I just started doing my Masters in AI this year after finishing a CS bachelor, and am intending to most likely continue on with a PhD in ML/DL (if I can). The problem is, now that I'm finally getting deep into studying ML/DL materials I'm finding that my math skills are really not good enough.
To give a specific example, I just started reading Machine Learning: A Probabilistic Perspective. Prior to picking this up, I also looked at the wildly praised Bishop's Pattern Recognition and the Elements of Statistical Learning, but it felt that the book I picked best matched the things I don't know about / want to learn.
But just as I'm working through the probability refresher chapter, I'm starting to feel my usual "I should know more about this" feeling. To be extra specific, just the mention of student's/laplace/gamma/beta distributions are something I never experienced in my previous studies. Or things like multi-variate distributions.

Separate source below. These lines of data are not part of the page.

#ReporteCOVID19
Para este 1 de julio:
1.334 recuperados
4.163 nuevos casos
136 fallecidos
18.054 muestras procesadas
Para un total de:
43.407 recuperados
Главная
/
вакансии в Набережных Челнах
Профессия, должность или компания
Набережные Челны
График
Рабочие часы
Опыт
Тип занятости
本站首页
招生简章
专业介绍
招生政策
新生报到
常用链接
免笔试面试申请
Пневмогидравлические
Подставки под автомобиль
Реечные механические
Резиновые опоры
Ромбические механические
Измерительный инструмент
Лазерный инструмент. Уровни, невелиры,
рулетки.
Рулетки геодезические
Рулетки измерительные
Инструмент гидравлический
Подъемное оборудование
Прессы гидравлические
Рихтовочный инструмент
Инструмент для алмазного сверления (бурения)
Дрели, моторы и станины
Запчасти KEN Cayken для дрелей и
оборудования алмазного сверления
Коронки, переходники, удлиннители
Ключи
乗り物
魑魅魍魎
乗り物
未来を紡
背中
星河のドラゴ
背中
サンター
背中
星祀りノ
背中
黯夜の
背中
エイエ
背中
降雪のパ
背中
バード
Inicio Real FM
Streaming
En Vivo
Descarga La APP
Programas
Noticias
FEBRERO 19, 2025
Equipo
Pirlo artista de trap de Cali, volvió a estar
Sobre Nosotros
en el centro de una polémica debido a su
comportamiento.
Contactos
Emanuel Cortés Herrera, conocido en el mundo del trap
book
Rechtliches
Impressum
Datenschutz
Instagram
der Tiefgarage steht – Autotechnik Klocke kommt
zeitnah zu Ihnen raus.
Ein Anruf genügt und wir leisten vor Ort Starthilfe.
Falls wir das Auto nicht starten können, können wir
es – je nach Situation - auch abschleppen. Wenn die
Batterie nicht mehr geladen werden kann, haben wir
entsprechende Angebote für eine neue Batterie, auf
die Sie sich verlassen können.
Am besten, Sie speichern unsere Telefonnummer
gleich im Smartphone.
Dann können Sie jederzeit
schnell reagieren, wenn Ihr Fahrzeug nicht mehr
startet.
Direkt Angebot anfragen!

Or even something like hypothesis testing is something that was almost untouched during my undergrad.
To give another example, I've been trying to catch up on the recent DL papers and most of the time I don't have trouble with the math, but last week I was reading the Wasserstein GAN paper and just a mention of Lipschitz continuity makes me feel like a first year undergrad.
There are many more things I could list, but you probably get the general idea.
To put this in more perspective, my undergrad was quite math-ish, yet there are things that clearly weren't covered, or they were and I have no intuition of them. There also aren't really any more courses I can take that teach more of the advanced stuff without actually taking classes with the math majors at a different faculty.
The reason I'm saying all of this, is that I can't really imagine myself finishing my thesis next year and going into a PhD where it might be expected of me to write a paper like the WGAN one.
I'm not sure how this compares to US, though I asked my professor at a deep learning seminar and he basically said that he knows of one university in Switzerland that teaches DL with lots of applied theory, and that otherwise there isn't really any course I can take to learn the more advanced stuff in probability / linear algebra / calculus.
For example, in my two probability courses we covered stuff like basic probability theory, and then moved on to markov chains, bits of queue theory, bits of poisson processes. But looking at the ML: A Prob Perspective book, it feels as if I had only taken the most basic probability theory. In Linear algebra, we did all the basic stuff, all the fun decompositions (SVD, QR, LU), eigenvalues, orthogonal matrices, etc., but we didn't touch any vector calculus, and I don't really have any intuition for any of the more advanced stuff, other than understanding the definitions/proofs. As for calculus, we kinda ended with Lagrange multipliers and did a bit about theory of metric spaces, but again, reading most of the papers, I feel like knowing what a Jacobian is is the only useful thing I know.
Any tips on how I should continue? What books to read? What online courses to take? What videos to watch?